Starting at the line that has "table_cell [869, 265, 963, 310]" and stopping after the line that has "table_cell [964, 1061, 1169, 1135]", reproduce the listing below exactly; omit everything else.

[TASK INPUTS]
◇ ◇ ◇

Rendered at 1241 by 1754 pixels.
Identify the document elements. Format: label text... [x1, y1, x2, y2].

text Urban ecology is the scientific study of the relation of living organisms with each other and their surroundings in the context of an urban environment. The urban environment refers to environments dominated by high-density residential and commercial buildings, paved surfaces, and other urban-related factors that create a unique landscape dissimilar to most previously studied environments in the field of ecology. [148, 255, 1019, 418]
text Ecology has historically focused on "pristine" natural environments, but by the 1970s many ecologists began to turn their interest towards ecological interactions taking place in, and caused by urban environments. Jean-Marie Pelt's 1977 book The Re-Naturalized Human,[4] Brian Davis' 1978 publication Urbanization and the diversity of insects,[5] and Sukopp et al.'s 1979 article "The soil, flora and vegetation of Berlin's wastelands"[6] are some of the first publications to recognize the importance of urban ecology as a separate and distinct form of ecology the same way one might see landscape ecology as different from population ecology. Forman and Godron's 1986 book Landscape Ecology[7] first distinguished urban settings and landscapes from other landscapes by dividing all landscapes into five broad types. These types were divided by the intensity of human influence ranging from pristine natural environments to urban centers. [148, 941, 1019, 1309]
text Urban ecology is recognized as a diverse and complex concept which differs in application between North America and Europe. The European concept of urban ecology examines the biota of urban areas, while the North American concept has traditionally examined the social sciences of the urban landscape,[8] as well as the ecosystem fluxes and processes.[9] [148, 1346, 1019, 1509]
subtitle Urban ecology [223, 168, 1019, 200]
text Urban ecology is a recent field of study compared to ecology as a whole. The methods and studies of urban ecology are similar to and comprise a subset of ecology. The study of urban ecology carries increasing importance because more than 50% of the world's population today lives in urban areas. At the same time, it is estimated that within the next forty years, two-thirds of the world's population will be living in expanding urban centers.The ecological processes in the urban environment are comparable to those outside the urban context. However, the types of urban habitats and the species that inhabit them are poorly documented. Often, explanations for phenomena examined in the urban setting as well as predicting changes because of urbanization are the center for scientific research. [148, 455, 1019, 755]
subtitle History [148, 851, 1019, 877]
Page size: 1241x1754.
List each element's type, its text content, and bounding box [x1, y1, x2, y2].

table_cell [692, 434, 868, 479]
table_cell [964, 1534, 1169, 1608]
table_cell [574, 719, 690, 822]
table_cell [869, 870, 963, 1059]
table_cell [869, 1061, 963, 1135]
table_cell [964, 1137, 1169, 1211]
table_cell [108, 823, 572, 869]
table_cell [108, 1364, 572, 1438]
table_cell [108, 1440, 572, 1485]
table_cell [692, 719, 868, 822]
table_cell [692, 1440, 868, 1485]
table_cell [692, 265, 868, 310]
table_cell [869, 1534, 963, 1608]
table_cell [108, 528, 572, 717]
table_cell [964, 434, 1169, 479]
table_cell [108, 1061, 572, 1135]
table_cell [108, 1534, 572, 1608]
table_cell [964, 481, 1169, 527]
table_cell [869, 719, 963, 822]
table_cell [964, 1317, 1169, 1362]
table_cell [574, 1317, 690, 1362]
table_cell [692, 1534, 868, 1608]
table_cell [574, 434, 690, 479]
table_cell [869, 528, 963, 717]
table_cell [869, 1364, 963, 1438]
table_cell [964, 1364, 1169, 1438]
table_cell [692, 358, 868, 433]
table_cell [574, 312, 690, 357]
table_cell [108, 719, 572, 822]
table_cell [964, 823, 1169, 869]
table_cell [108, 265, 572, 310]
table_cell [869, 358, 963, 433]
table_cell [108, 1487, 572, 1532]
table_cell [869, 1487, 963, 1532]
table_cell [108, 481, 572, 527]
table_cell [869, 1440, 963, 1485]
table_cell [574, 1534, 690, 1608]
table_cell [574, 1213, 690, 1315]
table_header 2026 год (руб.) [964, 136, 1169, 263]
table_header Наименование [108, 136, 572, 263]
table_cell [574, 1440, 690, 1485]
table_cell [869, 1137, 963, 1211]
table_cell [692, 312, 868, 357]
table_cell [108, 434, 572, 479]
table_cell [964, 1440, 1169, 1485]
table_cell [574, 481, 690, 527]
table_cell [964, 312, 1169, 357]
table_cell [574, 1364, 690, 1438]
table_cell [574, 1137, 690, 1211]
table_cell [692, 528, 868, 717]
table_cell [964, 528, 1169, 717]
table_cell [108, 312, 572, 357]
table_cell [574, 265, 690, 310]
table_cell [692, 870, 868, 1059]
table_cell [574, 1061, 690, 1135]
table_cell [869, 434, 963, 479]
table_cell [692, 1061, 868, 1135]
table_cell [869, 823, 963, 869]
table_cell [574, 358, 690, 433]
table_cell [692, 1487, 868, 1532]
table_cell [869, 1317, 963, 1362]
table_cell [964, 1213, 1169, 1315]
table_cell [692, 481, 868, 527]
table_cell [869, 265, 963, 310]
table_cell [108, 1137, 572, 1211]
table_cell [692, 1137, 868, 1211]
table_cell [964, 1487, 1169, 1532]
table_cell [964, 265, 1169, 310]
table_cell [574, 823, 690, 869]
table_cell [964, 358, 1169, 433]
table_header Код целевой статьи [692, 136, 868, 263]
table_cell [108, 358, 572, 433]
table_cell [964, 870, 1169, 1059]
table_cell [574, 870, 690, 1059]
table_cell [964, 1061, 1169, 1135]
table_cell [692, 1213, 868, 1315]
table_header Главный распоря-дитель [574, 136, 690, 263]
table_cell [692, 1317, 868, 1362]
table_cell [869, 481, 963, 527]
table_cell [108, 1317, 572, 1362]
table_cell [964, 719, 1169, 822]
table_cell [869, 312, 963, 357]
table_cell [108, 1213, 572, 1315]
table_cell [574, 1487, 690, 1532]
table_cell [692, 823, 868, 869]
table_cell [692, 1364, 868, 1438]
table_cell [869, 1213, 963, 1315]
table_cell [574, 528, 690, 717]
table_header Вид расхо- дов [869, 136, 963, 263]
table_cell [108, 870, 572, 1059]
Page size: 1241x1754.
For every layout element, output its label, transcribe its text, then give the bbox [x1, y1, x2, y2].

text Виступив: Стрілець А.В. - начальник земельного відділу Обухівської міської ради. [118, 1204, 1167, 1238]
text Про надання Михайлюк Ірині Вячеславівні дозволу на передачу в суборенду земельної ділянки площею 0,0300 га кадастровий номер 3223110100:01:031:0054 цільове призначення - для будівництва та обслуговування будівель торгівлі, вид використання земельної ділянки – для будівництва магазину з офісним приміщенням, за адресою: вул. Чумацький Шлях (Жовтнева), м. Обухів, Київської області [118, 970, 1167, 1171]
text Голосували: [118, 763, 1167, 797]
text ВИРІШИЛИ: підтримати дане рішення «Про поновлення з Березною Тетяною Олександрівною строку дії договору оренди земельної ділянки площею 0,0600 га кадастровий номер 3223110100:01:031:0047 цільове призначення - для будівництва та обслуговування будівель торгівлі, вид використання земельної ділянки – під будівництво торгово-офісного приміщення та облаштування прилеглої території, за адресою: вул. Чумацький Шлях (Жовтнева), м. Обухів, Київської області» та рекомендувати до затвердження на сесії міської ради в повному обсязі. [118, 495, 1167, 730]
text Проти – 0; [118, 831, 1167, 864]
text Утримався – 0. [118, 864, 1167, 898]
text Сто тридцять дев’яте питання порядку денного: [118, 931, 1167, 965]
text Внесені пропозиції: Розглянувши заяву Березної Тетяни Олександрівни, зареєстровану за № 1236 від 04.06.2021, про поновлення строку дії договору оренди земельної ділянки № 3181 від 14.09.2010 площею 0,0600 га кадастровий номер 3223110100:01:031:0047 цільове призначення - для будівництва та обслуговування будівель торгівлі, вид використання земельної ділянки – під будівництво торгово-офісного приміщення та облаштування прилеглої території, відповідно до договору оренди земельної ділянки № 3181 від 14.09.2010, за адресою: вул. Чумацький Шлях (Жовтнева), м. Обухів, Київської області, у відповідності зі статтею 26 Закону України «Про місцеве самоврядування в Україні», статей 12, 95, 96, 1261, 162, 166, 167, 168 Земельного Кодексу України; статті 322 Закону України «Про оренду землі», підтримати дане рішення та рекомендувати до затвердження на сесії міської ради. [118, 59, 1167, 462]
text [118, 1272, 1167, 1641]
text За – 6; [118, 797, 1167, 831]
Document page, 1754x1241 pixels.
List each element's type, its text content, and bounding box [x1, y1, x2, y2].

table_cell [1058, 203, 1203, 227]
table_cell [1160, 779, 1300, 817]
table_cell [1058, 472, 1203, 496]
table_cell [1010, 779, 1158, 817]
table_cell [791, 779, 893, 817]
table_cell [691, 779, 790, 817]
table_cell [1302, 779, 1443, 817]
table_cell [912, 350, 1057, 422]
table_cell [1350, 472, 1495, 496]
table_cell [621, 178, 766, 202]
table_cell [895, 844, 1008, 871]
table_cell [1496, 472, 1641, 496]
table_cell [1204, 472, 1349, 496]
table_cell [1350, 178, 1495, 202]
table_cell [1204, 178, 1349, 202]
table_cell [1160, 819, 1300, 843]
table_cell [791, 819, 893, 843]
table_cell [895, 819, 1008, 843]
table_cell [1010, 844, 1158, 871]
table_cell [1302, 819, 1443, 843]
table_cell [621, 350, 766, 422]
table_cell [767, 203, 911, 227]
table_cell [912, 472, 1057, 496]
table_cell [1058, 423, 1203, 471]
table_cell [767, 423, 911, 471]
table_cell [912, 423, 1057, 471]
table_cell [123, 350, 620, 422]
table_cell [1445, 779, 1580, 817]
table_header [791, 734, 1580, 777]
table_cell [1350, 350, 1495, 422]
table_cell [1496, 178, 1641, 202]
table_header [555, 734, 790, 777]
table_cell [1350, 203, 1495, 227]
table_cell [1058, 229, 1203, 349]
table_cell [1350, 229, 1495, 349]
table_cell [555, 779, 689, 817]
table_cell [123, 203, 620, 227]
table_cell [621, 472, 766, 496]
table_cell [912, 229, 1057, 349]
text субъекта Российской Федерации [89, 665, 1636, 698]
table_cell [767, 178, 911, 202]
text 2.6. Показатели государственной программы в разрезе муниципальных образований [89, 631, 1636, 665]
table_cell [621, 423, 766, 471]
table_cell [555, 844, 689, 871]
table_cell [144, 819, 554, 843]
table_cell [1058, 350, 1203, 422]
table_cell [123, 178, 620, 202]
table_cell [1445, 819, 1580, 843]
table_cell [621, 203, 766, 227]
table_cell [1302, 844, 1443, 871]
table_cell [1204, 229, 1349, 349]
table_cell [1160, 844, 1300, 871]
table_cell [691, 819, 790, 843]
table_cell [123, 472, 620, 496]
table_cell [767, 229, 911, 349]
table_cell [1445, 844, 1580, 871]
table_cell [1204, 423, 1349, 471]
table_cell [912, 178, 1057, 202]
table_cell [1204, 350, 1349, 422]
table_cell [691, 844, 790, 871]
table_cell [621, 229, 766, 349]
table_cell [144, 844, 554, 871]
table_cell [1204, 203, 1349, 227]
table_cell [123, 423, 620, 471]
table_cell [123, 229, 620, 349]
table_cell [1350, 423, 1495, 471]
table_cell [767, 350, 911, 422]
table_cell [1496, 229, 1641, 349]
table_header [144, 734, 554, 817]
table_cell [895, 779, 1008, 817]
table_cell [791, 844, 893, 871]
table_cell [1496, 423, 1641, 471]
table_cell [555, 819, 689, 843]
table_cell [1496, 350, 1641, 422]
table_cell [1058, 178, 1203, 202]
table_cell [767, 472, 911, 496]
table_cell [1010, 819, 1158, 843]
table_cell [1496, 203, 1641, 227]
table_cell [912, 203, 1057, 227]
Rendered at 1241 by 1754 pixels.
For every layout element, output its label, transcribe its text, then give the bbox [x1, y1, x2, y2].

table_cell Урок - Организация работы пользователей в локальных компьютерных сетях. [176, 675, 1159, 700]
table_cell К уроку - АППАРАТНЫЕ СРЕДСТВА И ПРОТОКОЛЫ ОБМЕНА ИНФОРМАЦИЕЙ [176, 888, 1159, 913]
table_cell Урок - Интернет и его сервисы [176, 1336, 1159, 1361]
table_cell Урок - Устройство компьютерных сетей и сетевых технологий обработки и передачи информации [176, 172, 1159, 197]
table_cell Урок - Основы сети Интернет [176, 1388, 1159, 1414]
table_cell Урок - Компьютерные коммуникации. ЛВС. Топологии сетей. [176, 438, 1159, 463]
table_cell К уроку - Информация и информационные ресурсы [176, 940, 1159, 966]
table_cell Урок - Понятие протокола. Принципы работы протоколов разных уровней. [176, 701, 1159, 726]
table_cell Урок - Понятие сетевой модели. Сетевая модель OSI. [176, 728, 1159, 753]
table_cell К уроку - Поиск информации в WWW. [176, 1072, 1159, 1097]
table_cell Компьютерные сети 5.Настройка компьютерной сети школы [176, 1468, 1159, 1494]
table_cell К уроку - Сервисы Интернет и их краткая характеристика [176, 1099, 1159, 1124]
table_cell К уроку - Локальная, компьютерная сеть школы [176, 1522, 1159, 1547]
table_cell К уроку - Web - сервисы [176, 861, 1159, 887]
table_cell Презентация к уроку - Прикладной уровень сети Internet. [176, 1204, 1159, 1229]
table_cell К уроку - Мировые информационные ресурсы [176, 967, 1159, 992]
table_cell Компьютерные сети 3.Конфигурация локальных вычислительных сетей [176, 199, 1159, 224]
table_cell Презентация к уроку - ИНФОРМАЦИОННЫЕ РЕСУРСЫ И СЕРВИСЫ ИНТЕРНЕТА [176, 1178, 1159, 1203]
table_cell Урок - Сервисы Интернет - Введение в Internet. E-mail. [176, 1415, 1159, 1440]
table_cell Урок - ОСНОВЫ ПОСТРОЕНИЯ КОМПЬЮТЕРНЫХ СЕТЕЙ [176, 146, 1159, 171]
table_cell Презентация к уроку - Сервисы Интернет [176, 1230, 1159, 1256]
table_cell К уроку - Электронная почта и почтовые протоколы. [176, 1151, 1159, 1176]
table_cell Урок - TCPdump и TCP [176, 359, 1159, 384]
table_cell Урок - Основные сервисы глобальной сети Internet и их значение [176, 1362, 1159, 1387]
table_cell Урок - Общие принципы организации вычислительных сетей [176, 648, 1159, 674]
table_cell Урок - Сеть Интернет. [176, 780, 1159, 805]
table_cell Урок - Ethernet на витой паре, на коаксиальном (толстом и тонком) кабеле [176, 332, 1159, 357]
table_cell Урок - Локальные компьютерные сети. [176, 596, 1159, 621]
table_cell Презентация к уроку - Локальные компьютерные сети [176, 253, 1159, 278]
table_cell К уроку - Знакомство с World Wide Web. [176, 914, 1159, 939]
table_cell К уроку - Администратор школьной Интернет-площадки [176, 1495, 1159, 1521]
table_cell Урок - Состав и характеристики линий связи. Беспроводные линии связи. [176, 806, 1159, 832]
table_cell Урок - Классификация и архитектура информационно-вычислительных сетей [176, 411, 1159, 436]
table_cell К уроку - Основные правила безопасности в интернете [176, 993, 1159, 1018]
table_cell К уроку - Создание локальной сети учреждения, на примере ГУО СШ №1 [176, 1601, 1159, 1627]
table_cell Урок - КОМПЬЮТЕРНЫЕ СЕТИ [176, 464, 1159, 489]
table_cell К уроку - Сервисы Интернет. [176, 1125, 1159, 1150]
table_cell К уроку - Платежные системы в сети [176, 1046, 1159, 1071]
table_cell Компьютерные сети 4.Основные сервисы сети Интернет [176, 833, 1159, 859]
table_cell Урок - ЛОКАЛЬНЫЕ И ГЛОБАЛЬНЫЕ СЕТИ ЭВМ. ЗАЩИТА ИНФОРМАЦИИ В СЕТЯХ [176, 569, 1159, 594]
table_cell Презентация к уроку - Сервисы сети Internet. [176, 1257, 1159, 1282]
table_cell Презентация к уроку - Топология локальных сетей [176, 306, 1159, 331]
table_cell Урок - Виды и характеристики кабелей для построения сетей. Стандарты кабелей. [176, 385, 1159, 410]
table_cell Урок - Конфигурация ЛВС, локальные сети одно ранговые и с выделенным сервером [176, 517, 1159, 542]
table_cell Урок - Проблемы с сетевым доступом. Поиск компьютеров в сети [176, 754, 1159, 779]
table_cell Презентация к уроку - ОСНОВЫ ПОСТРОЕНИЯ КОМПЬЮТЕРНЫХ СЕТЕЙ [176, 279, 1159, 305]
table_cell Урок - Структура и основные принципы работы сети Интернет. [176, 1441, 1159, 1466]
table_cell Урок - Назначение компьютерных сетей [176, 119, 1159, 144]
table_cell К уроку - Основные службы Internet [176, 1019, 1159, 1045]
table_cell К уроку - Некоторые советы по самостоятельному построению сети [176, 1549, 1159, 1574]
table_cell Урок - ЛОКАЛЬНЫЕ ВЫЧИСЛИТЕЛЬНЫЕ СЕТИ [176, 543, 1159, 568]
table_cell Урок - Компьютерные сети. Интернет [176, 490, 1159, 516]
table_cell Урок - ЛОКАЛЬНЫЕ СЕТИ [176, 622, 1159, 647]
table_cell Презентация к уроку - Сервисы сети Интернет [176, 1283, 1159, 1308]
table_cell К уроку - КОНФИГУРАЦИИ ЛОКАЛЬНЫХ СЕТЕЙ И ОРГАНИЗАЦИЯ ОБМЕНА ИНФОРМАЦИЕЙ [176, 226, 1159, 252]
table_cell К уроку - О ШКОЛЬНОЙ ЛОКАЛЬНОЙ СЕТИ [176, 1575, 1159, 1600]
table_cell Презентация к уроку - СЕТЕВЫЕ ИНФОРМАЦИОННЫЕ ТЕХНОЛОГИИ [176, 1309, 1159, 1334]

◇ ◇ ◇

[OUTPUT]
table_cell [869, 265, 963, 310]
table_cell [108, 1137, 572, 1211]
table_cell [692, 1137, 868, 1211]
table_cell [964, 1487, 1169, 1532]
table_cell [964, 265, 1169, 310]
table_cell [574, 823, 690, 869]
table_cell [964, 358, 1169, 433]
table_header Код целевой статьи [692, 136, 868, 263]
table_cell [108, 358, 572, 433]
table_cell [964, 870, 1169, 1059]
table_cell [574, 870, 690, 1059]
table_cell [964, 1061, 1169, 1135]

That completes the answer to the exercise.